> _Exercise inputs_
--------
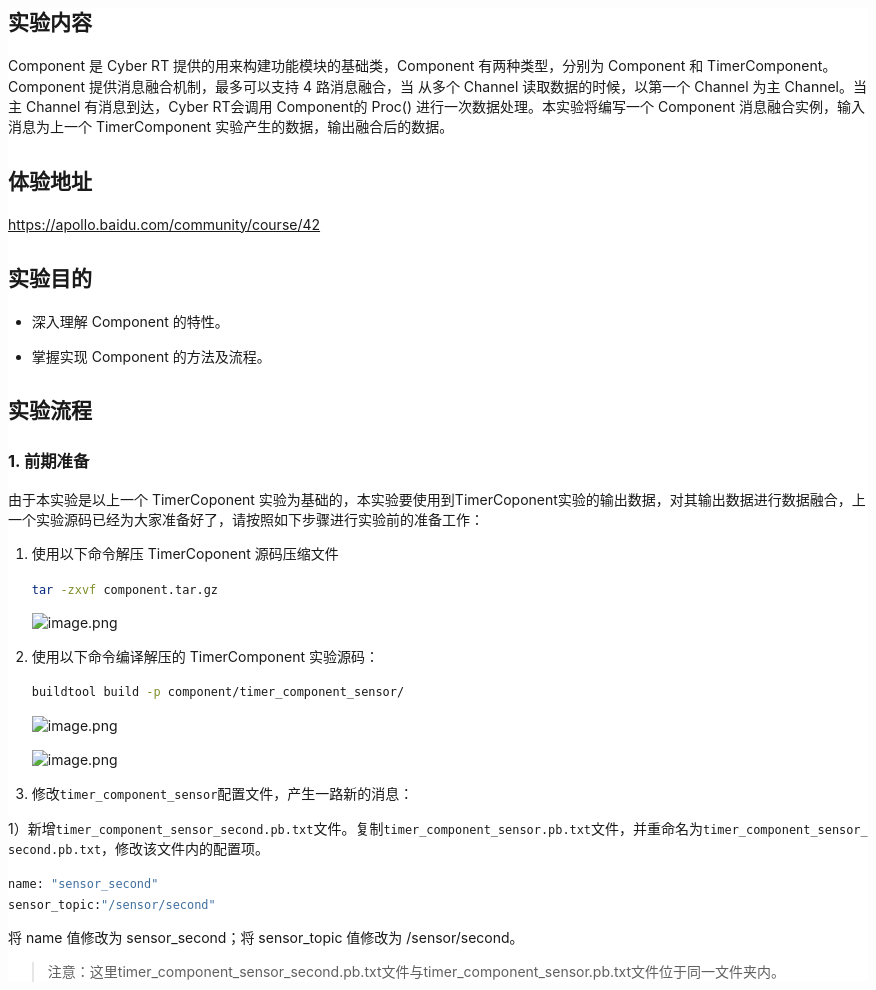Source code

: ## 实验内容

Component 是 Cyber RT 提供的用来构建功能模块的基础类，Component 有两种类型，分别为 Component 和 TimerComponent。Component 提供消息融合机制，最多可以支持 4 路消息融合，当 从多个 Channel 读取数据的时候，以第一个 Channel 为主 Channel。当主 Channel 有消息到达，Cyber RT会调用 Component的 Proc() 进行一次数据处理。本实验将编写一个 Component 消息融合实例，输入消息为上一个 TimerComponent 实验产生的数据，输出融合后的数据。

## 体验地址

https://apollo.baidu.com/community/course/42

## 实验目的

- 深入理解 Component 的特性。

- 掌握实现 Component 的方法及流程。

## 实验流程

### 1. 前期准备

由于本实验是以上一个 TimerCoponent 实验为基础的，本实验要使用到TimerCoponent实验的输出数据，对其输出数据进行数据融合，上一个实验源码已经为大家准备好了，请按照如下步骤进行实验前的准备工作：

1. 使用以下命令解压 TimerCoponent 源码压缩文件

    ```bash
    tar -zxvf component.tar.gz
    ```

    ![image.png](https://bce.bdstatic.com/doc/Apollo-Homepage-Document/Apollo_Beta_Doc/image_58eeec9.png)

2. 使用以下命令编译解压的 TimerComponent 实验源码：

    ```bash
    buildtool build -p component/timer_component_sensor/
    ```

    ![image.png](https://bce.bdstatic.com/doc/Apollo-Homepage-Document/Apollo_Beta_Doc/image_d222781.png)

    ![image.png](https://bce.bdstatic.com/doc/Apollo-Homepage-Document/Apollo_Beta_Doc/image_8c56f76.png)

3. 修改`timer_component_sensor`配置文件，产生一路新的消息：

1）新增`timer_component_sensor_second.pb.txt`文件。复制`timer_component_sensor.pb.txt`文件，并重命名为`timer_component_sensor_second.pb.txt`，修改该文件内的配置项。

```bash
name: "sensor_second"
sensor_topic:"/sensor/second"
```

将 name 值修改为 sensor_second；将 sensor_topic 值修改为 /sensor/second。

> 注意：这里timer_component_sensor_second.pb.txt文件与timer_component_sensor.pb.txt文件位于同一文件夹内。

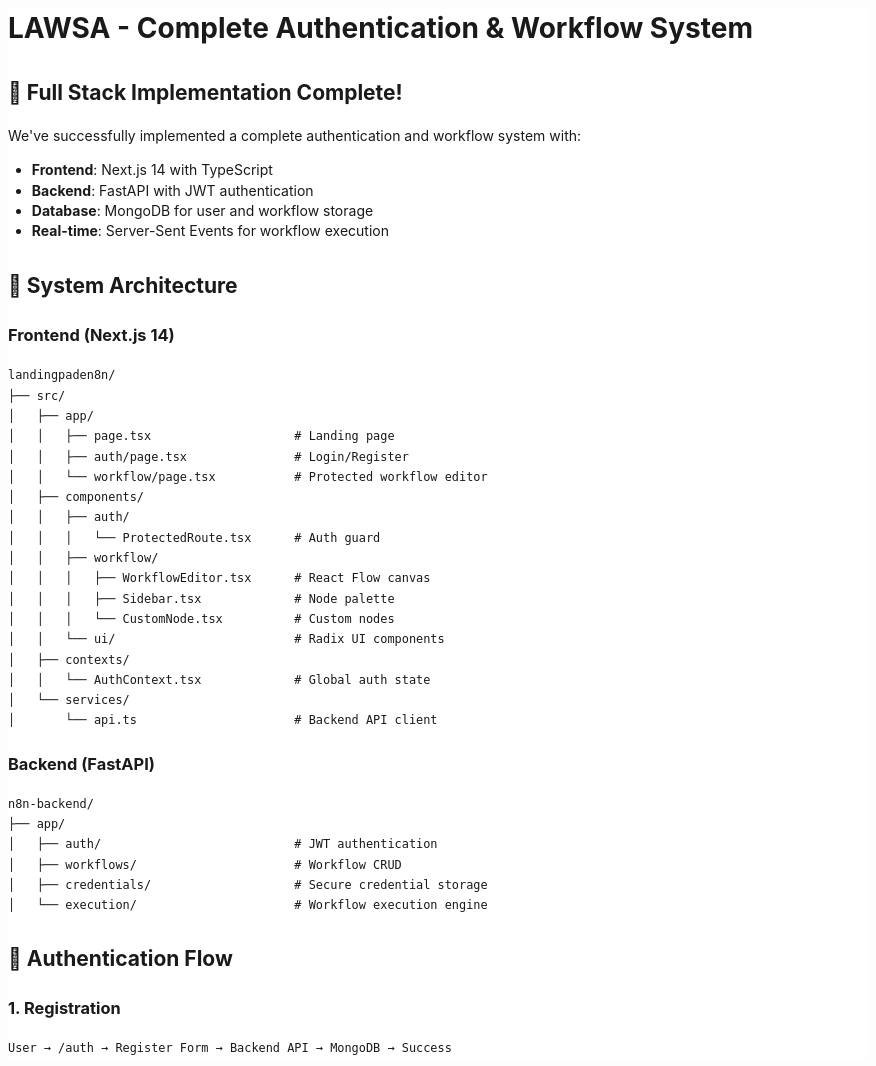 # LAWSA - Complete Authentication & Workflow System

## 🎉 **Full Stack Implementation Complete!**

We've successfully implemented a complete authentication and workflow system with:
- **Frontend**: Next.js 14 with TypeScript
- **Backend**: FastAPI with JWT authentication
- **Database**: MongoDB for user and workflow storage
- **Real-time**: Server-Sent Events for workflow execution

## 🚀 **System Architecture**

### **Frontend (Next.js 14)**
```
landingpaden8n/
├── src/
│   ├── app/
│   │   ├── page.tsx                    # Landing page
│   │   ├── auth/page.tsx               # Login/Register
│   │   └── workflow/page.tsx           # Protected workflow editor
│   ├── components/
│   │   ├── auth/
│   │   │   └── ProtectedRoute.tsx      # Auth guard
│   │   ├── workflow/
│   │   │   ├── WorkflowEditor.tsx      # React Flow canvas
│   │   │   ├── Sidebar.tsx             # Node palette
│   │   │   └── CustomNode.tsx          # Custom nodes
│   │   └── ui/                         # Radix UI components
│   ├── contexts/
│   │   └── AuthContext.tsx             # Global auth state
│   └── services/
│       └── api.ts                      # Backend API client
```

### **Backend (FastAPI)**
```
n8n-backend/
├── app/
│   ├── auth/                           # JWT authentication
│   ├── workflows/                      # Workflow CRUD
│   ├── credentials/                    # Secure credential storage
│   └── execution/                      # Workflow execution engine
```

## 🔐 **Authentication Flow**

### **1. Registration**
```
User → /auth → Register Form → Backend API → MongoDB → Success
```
--------
> _Your assignment_
Within the listing above, filter for lines holding the string "execution" and copy each one.

> _Response to this exercise_
- **Real-time**: Server-Sent Events for workflow execution
│   └── execution/                      # Workflow execution engine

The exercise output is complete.